Why have universities

Pulapre Balakrishnan

Recent weeks have seen a heated debate on academic freedom in India’s universities. In the English-language press, the view that appears to have prevailed is that there is none, having been snuffed out through political interference. What the view is among speakers of the Indian languages we cannot say, but it would be important for us to know, as this is a matter of national importance. The debate itself is timely though, as we have witnessed an unprecedented expansion in the university sector, to be understood as including all institutions of higher learning and research. Data from the UNESCO show India to be the country in which public spending per student in higher education in relation to that in primary schools is the highest. Public policy in India has privileged higher education for decades now. Whether this was justified when schooling was woefully under-provisioned is not a question that can be brushed aside. But I shall overlook this to focus on the question whether academic freedom is so necessary to India’s universities.

            Academic freedom is at times confused with free speech when actually the issues at stake can be different. Arguably, there should be reasonable restriction on free speech, excluding from its ambit hate, violation of privacy, defamation, spreading misinformation and threats to national security. Of course, the breaching of national security is not be confused with the charge of ‘sedition’, which in India has, conveniently for the state, been interpreted as fomenting disaffection against the government of the day. As the question of academic freedom arises in the context of the pursuit of knowledge it would be difficult to argue for any kind of restriction being placed on it.
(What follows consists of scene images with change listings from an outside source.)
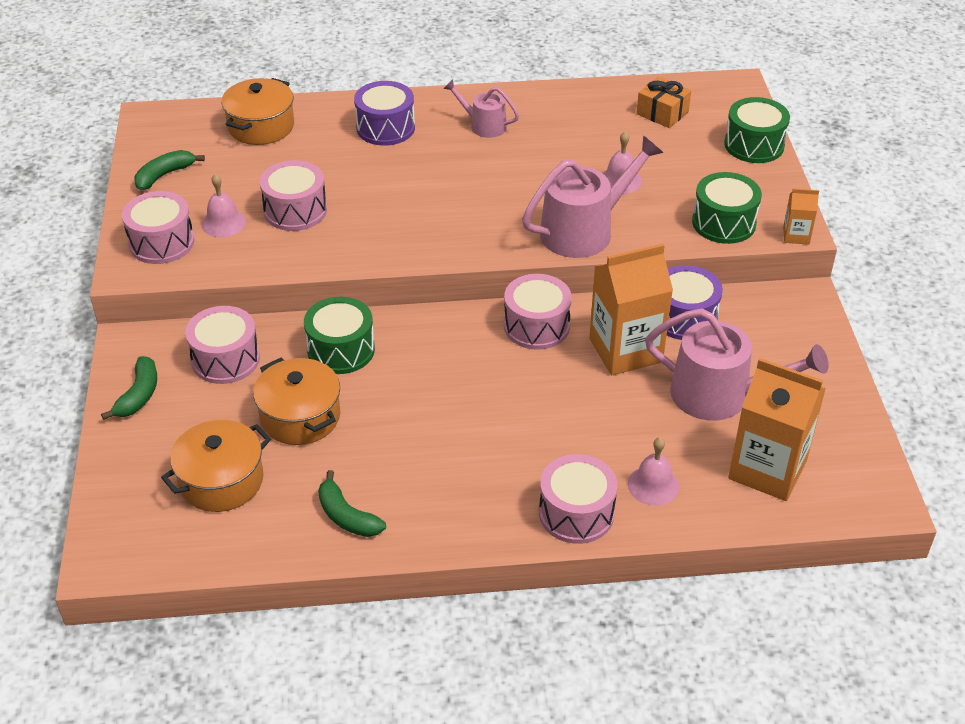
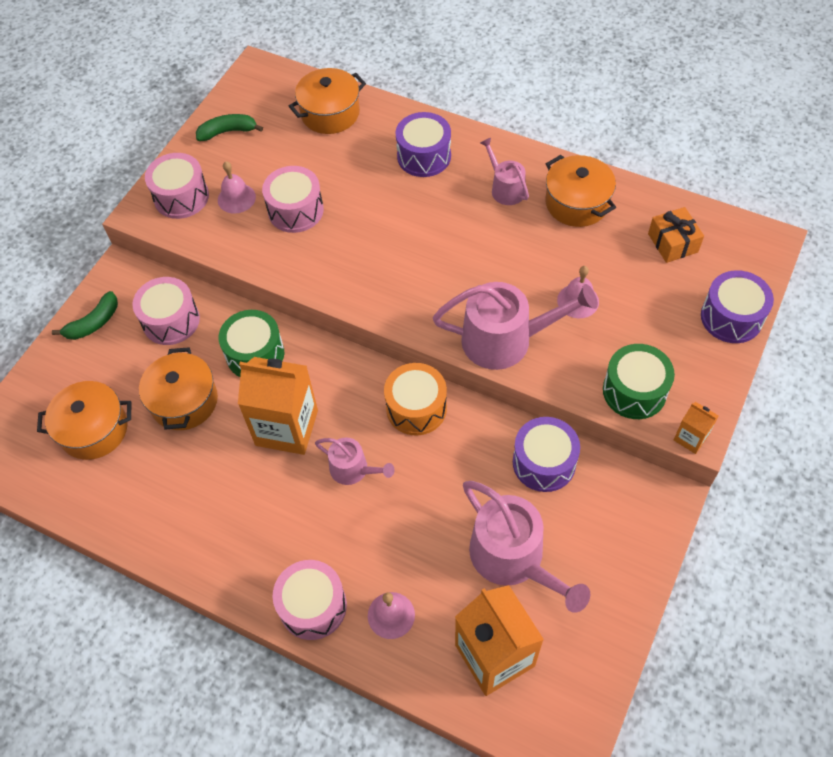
camera: 35 degrees right, 15 degrees up
(347, 516) = (152, 510): green banana -> none
(520, 396) = (353, 469): none -> pink watering can
(536, 326) = (416, 408): pink drum -> orange drum
(557, 114) = (577, 203): none -> orange pot
(625, 350) = (469, 470): orange carton -> orange carton (287, 428)
(754, 145) = (731, 317): green drum -> purple drum

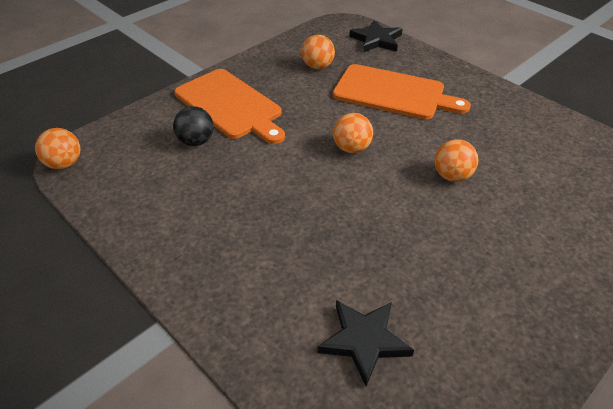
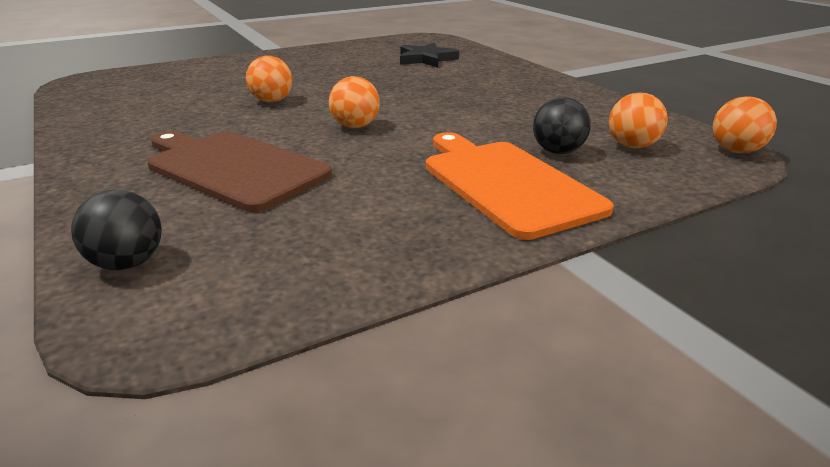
camera: 165 degrees left, 15 degrees down
(317, 66) = (316, 223): orange ball -> orange ball (632, 146)
(376, 40) = (127, 263): black star -> black ball
(393, 93) = (233, 168): orange cutting board -> brown cutting board

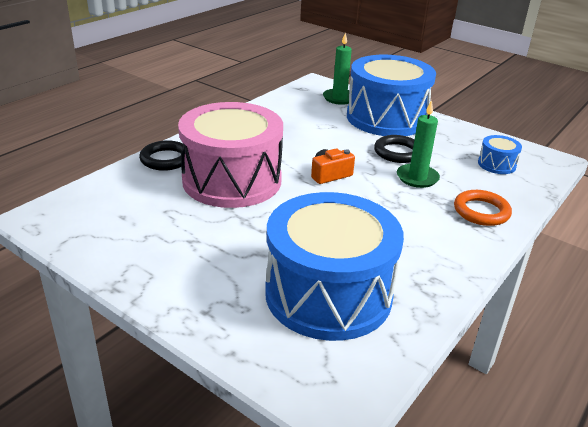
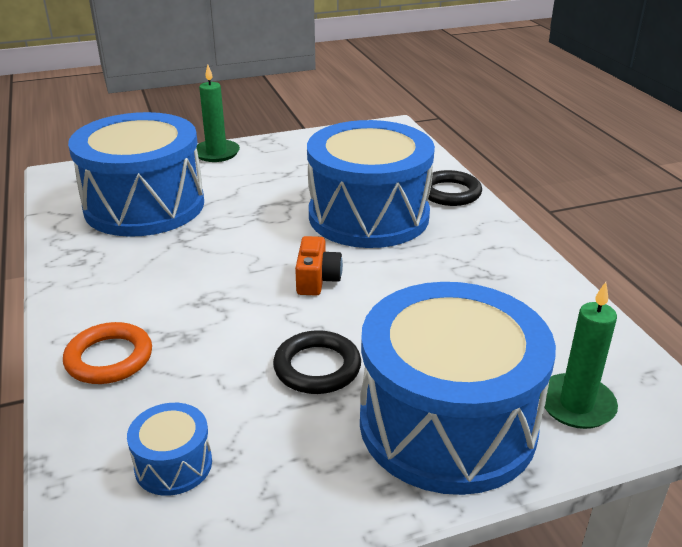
camera: 125 degrees right, 0 degrees up
(232, 180) = (368, 216): pink drum -> blue drum
(417, 178) = (236, 347): green candle -> green candle (216, 153)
Hate speech, spreading lies and jeopardising national security cannot be construed as pursuit of knowledge. Of course, grey areas do have a habit of intruding upon us unexpectedly but this does not weaken the commitment to the principle of academic freedom.

            The recent debate on academic freedom in India has focused exclusively on its status in the newly established private universities, many of which identify themselves as universities for the ‘liberal arts’, understood as subjects other than medicine, engineering, law and accountancy, also termed ‘the professions’. From this has followed the rhetorical question whether the liberal arts can be engaged in without academic freedom. However, such a framing misses the point of why we have universities at all, irrespective of what subjects they teach. The university is to be understood as an entity devoted to the pursuit of knowledge, and freedom is central to this exercise, whatever the body of knowledge or ‘discipline’. Historically, some of the major battles won in the cause of advancement of knowledge took place in the field of the natural sciences, though these did not always play out in universities. We may think of the response to the ideas propounded by the astronomer Galileo Galilei or of the biologist Charles Darwin. Both faced strong opposition from religious forces in their societies, the former quite menacingly. Though perhaps less overarching in its implications, a recent instance of a scientist facing the wrath of the state appeared in the field of epidemiology. Jay Bhattacharya of the Stanford Medical School had in an academic paper written in 2020 queried the efficacy of lockdowns implemented during COVID-19. Angered, the US government tried to block his access to social media to argue his case. A legal battle ensued, and the US courts ruled against the government’s attempt to curb free speech, implicitly upholding the scientist’s right to propagate his research findings. Significantly, his university did not disown him while it was on.

            The inconvenient truth is that universities without academic freedom need not fail. There are after all areas of an economy where critical thinking may not be so central to performance as an understanding of the technology once operations have been routinised and protocols exist for all actions. Now only commercial considerations are relevant. Think of the function of managing other people’s money by investing in the stock market. Here the task is not to uncover the functioning of the world, often not even of the economy, but to merely figure out the stock that is likely to be the most attractive to the other punters. When engaged in the task of producing a work force for deployment in routine tasks in the economy, universities are unlikely to encounter too many issues related to academic freedom. In fact, as the professions make up a large part of the economy, universities can coast along without so much as giving a thought to it. Their continuity is assured. But, we also create universities to imagine our common future. This task requires facing the question of how much of what we find today is inevitable and how much of it needs and can be changed. It is inextricably tied to a critique of present arrangements, involving scrutiny of the special interests in society, represented by religion, business and political parties. It would be impossible to craft a vision of the future without doing this, an exercise that is bound to rub vested interests the wrong way. So, in India we cannot avoid asking the question whether we want to produce techno drones performing routine tasks or worldly philosophers imagining a better future for humankind. Drones and philosophers, representing mindsets, exist across all disciplines.  

            Unless they are convinced that the present is the best of all possible worlds academics must engage in the task of envisioning a better future. If by academic freedom we mean the unfettered pursuit of knowledge, a society must ensure that the universities are guaranteed it. One can think of universities as having been set up by society to hold up a mirror to it. I have already mentioned how much India spends on its public universities. To set them up at public expense and turn them into caged parrots would count as a perverse logic.